## Goal of the exercise
Count every line in the records below that contains the string "Qualified". Report that number alone.

--

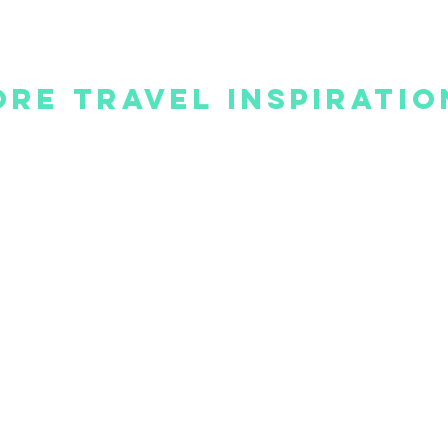
re Travel Inspiratio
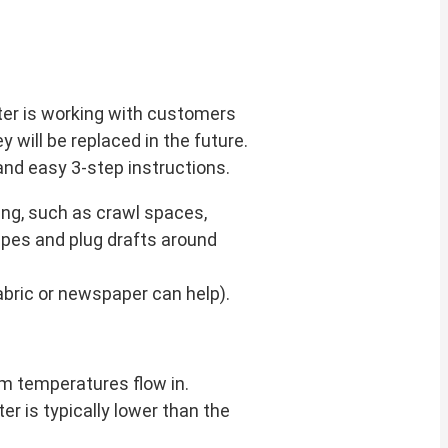
ter is working with customers
y will be replaced in the future.
and easy 3-step instructions.
ing, such as crawl spaces,
ipes and plug drafts around
abric or newspaper can help).
om temperatures flow in.
er is typically lower than the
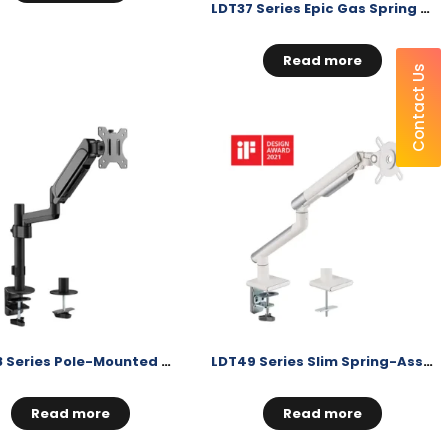
LDT37 Series Epic Gas Spring Monitor Arms
Read more
Contact Us
LDT48 Series Pole-Mounted Gas Spring Monitor Arm
LDT49 Series Slim Spring-Assisted Monitor Arm
Read more
Read more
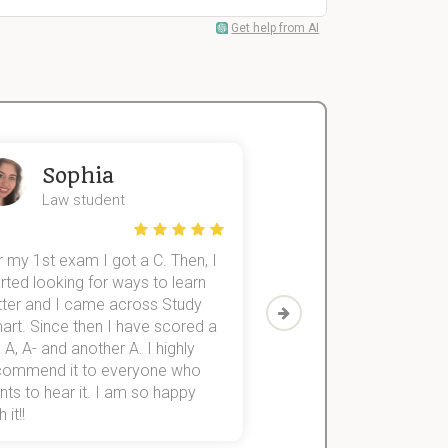
Get help from AI
Sophia
John
Law student
Economics St
 my 1st exam I got a C. Then, I
I was struggling to fini
rted looking for ways to learn
first-year subjects for 
tter and I came across Study
Then I discovered Stu
art. Since then I have scored a
which helped me to fini
 A, A- and another A. I highly
them within 3 months.
commend it to everyone who
ts to hear it. I am so happy
 it!!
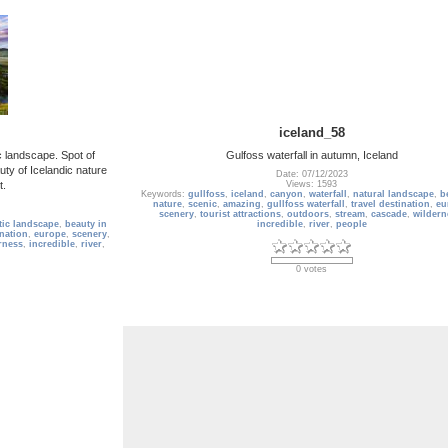
iceland_58
c landscape. Spot of
Gulfoss waterfall in autumn, Iceland
uty of Icelandic nature
Date: 07/12/2023
t.
Views: 1593
Keywords:
gullfoss
,
iceland
,
canyon
,
waterfall
,
natural landscape
,
b
nature
,
scenic
,
amazing
,
gullfoss waterfall
,
travel destination
,
eu
scenery
,
tourist attractions
,
outdoors
,
stream
,
cascade
,
wildern
tic landscape
,
beauty in
incredible
,
river
,
people
ination
,
europe
,
scenery
,
rness
,
incredible
,
river
,
0 votes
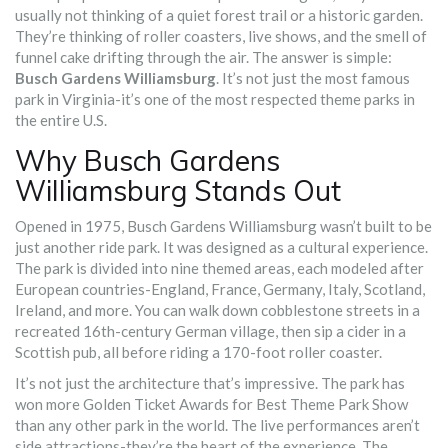
usually not thinking of a quiet forest trail or a historic garden.
They’re thinking of roller coasters, live shows, and the smell of
funnel cake drifting through the air. The answer is simple:
Busch Gardens Williamsburg
. It’s not just the most famous
park in Virginia-it’s one of the most respected theme parks in
the entire U.S.
Why Busch Gardens
Williamsburg Stands Out
Opened in 1975, Busch Gardens Williamsburg wasn’t built to be
just another ride park. It was designed as a cultural experience.
The park is divided into nine themed areas, each modeled after
European countries-England, France, Germany, Italy, Scotland,
Ireland, and more. You can walk down cobblestone streets in a
recreated 16th-century German village, then sip a cider in a
Scottish pub, all before riding a 170-foot roller coaster.
It’s not just the architecture that’s impressive. The park has
won more Golden Ticket Awards for Best Theme Park Show
than any other park in the world. The live performances aren’t
side attractions-they’re the heart of the experience. The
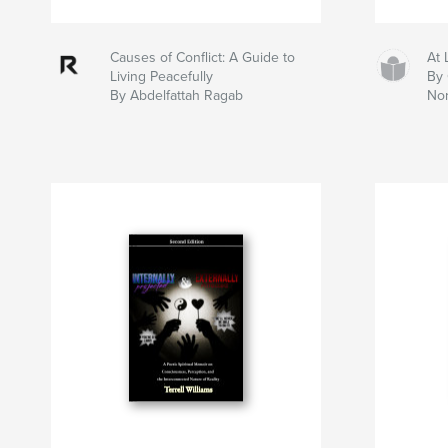
Causes of Conflict: A Guide to
At 
Living Peacefully
By 
By Abdelfattah Ragab
No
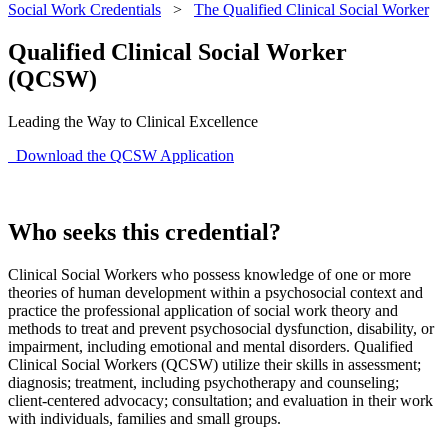
Social Work Credentials
>
The Qualified Clinical Social Worker
Qualified Clinical Social Worker
(QCSW)
Leading the Way to Clinical Excellence
Download the QCSW Application
Who seeks this credential?
Clinical Social Workers who possess knowledge of one or more
theories of human development within a psychosocial context and
practice the professional application of social work theory and
methods to treat and prevent psychosocial dysfunction, disability, or
impairment, including emotional and mental disorders. Qualified
Clinical Social Workers (QCSW) utilize their skills in assessment;
diagnosis; treatment, including psychotherapy and counseling;
client-centered advocacy; consultation; and evaluation in their work
with individuals, families and small groups.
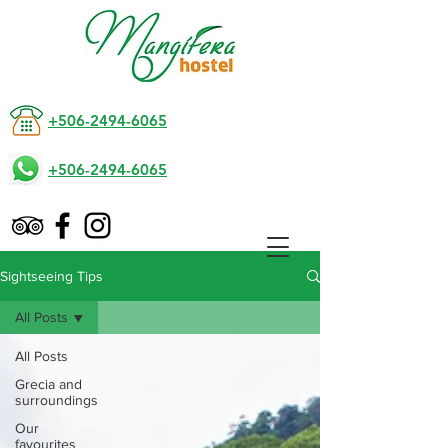
+506-2494-6065
+506-2494-6065
Sightseeing Tips
All Posts
All Posts
Grecia and
surroundings
Our
favourites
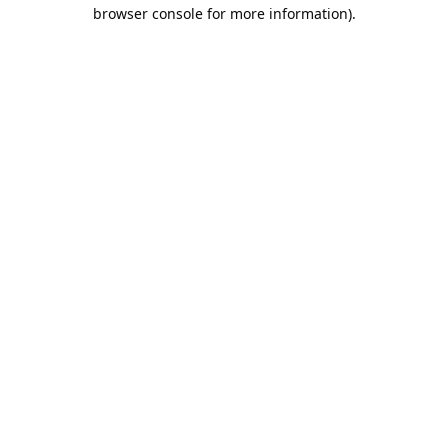
browser console for more information).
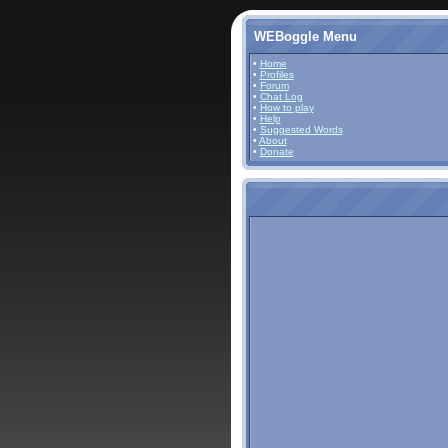
WEBoggle Menu
•
Home
•
Profiles
•
Forum
•
Chat Log
•
How to play
•
Help
•
Suggested Words
•
About
•
Donate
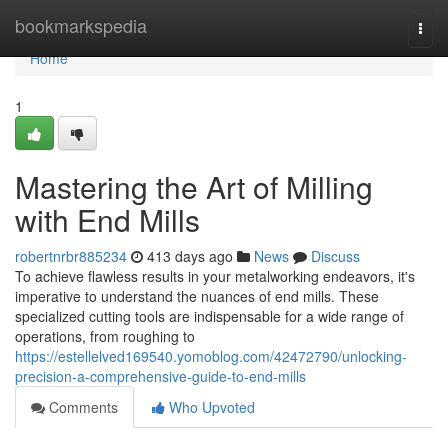
Home
bookmarkspedia
Togg
navi
Home
1
Mastering the Art of Milling
with End Mills
robertnrbr885234
413 days ago
News
Discuss
To achieve flawless results in your metalworking endeavors, it's
imperative to understand the nuances of end mills. These
specialized cutting tools are indispensable for a wide range of
operations, from roughing to
https://estellelved169540.yomoblog.com/42472790/unlocking-
precision-a-comprehensive-guide-to-end-mills
Comments
Who Upvoted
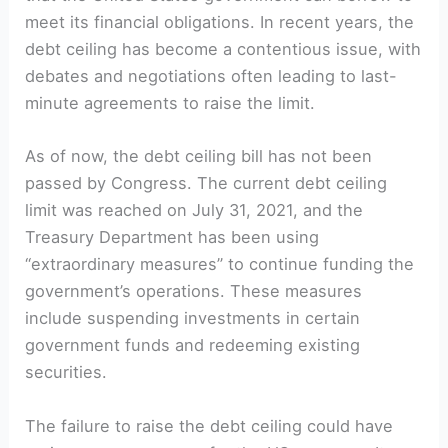
meet its financial obligations. In recent years, the
debt ceiling has become a contentious issue, with
debates and negotiations often leading to last-
minute agreements to raise the limit.
As of now, the debt ceiling bill has not been
passed by Congress. The current debt ceiling
limit was reached on July 31, 2021, and the
Treasury Department has been using
“extraordinary measures” to continue funding the
government’s operations. These measures
include suspending investments in certain
government funds and redeeming existing
securities.
The failure to raise the debt ceiling could have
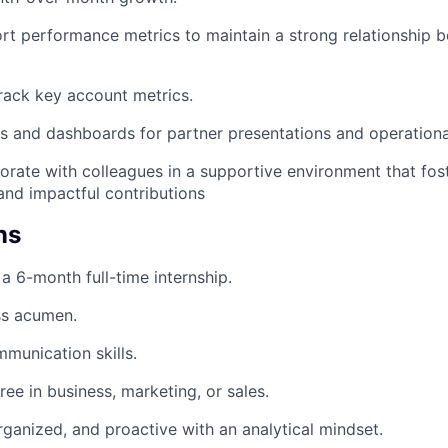
rt performance metrics to maintain a strong relationship
rack key account metrics.
s and dashboards for partner presentations and operation
borate with colleagues in a supportive environment that fos
nd impactful contributions
ns
r a 6-month full-time internship.
ss acumen.
munication skills.
ree in business, marketing, or sales.
rganized, and proactive with an analytical mindset.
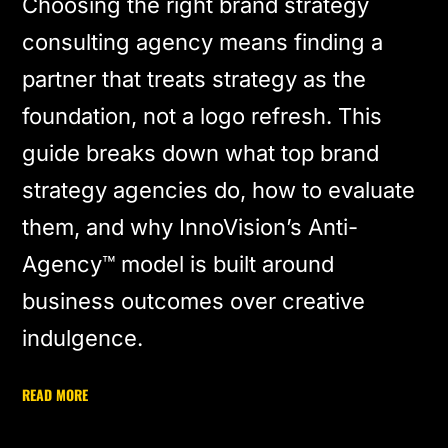
Choosing the right brand strategy
consulting agency means finding a
partner that treats strategy as the
foundation, not a logo refresh. This
guide breaks down what top brand
strategy agencies do, how to evaluate
them, and why InnoVision’s Anti-
Agency™ model is built around
business outcomes over creative
indulgence.
READ MORE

--

## Written response
3